Citation:
Oui mais, précisément, l'association des libertariens d'un côté, et de ceux que l'on peut qualifier d'ultraconservateurs de l'autre, devrait normalement choquer la conscience de tous ceux qui sont attachés à une cohérence intellectuelle minimale !
Ainsi Hayek, pape du néolibéralisme économique contemporain, n'a-t-il pas écrit dans son ouvrage référence, The Constitution of Liberty, un paragraphe dont le titre est on ne peut plus clair: "Pourquoi je ne suis pas un conservateur". Et il y est exprimé que le libéralisme - a fortiori donc le libertarianisme - s'oppose par essence et historiquement au mouvement conservateur. Quand je parlais d'alliance contre-nature, le Tea Party avec son cortège d'idéologies disparates et d'attelages improbables, en fait la parfaite démonstration.
Il n'y a rien de surprenant ni de nouveau là-dedans, en fait, il y a une constante historique à l'oeuvre ici: les droites traditionnelles ont fréquemment propulsé sur le devant de la scène les droites populaires, voire révolutionnaires quand elles estiment, généralement en période de crise, que la formule populiste passe mieux et sert mieux leurs intérêts. C'est ce qu'on fait les frères Koch, les multimilliardaires qui financent le TP.
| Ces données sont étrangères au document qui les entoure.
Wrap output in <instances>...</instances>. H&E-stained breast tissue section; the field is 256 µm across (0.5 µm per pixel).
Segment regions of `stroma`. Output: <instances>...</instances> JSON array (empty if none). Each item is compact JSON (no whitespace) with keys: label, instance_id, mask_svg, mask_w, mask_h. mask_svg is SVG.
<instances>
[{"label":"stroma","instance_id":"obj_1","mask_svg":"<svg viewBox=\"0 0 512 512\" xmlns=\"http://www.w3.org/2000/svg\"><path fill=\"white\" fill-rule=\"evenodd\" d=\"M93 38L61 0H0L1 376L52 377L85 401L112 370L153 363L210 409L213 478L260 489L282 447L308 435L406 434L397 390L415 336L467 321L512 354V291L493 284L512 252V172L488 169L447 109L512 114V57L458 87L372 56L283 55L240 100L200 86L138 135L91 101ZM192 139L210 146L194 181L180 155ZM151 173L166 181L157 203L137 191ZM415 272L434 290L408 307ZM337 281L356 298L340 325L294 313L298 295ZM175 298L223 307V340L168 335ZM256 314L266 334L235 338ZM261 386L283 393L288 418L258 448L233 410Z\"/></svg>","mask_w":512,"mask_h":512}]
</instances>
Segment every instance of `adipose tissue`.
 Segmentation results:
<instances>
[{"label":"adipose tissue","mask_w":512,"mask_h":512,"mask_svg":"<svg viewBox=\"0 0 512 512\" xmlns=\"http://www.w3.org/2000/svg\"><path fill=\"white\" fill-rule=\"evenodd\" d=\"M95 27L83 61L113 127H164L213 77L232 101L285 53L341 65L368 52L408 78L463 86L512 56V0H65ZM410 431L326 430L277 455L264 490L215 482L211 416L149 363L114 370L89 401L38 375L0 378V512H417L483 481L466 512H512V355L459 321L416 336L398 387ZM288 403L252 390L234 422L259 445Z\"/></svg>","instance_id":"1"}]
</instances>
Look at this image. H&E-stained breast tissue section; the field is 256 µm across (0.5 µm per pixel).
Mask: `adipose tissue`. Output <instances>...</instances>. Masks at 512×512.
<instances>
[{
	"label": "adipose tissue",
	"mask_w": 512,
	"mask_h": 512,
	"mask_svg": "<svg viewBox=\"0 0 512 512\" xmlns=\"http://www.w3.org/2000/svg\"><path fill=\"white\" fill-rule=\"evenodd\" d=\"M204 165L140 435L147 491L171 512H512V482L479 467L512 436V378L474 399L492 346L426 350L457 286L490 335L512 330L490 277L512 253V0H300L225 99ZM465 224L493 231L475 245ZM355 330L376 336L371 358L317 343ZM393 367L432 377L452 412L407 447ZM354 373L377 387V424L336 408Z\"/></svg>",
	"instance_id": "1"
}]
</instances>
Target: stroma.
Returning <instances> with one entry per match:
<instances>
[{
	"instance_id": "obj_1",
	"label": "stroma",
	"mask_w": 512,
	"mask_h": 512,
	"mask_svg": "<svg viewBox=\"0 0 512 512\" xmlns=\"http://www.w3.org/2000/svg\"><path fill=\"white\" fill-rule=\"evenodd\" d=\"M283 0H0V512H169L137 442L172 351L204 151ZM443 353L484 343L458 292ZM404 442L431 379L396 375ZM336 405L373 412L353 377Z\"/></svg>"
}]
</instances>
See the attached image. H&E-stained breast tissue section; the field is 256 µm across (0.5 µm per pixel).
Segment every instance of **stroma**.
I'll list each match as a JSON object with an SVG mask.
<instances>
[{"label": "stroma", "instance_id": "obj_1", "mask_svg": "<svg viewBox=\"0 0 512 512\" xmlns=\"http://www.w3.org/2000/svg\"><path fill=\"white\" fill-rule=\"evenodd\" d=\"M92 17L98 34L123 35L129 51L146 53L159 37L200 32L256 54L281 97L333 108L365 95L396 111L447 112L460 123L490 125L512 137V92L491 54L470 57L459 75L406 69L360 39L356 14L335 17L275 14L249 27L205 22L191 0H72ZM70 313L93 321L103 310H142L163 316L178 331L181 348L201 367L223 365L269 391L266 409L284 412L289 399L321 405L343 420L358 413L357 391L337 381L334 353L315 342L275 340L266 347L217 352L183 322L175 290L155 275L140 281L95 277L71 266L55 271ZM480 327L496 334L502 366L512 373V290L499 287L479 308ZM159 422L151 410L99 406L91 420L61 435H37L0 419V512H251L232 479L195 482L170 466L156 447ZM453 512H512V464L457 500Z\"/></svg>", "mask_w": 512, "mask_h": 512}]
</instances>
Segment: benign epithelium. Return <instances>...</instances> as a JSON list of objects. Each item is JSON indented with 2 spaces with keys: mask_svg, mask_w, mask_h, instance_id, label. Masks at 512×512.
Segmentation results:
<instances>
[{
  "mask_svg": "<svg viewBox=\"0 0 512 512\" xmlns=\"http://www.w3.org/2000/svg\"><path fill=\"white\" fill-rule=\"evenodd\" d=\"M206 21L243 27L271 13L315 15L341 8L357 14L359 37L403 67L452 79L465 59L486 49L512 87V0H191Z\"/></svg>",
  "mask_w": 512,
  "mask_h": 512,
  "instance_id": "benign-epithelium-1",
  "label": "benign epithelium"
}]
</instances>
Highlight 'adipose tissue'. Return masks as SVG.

D'autre part, il ne faut pas exagérer les différences doctrinales entre droites traditionnelles et droites populaires. Certes, il y en a mais ces différences renvoient assez largement au style de communication et au leadership. L'approche propagandiste des droites révolutionnaires est habituellement de magnifier ces différences, de les mettre en vitrine pour attirer les masses populaires, cf les nazis insistant sur le caractère anti-bourgeois, pro-peuple, anti-droite classique de leur mouvement. Seuls les naifs se laissent prendre à ce genre d'arguments: les objectifs majeurs des droites révolutionnaires coincident en gros, notamment du point de vue économique, avec ceux des conservateurs. Le marxisme est sans doute impuissant à rendre compte intégralement des phénomènes fascistes mais il y a tout de même un élément de réalité dans les analyses marxistes qui veulent que les droites classiques envoient en première ligne les droites populaires quand elles voient qu'elles n'arrivent plus à faire le travail elles mêmes.
Enfin, sur la base de ce que je viens de dire sur la mise en avant propagandiste de ces différences, je ne vois pas en quoi une certaine version du libéralisme s'oppose en soi au mouvement conservateur. A la rigueur le libéralisme classique, oui et encore (Tocqueville est un libéral classique et un conservateur), mais ce n'est plus une idéologie agissante dans les milieux politiques contemporains; par contre, le néo-libéralisme, certainement pas.
Je crois de plus que vous avez une idée fausse du libertarianisme US. C'est depuis longtemps une idéologie d'extrême droite (cf les idées très réac de son leader Ron Paul), en fait ce libértarianisme US , foncièrement ultralibéral, est sans doute le réservoir idéologique dans lequel ont puissé beaucoup de néolibéraux actuels, sans le dire; en tout cas, entre les deux, la différence est mince sur les questions économiques, et même culturelles.
Citation:
En fait, la réalité inavouable propre à expliquer ces phénomènes observés pas seulement d'ailleurs aux USA, ne serait-elle pas que le (néo)libéralisme, poussé dans ses retranchements, face à ses contradictions doctrinales et surtout ses effets induits dans le champ social et économique, ne pousse une majorité de WASP à se radicaliser par peur (pas nécessairement irrationnelle) du déclassement tant politique, démographique, que socio-économique qui les menace, eu égard notamment au flot ininterrompu de nouveaux entrants et à la gabegie actuelle occasionnée à la fois par la mondialisation et par une financiarisation toujours plus poussée de l'économie ?
Les droites populaires poussent comme du chiendent durant les périodes de crise économique, à laquelle s'ajoute ici une crise de l'immigration et une crise démographique. Bien sûr, les blancs de la classe moyenne ont peur d'être déclassés; en fait, ils le sont déjà, le problème est que le Tea Party, avec toute sa rhétorique populiste apparente, défend encore moins leurs intérêts que ne le faisaient les partis fascistes des années trente.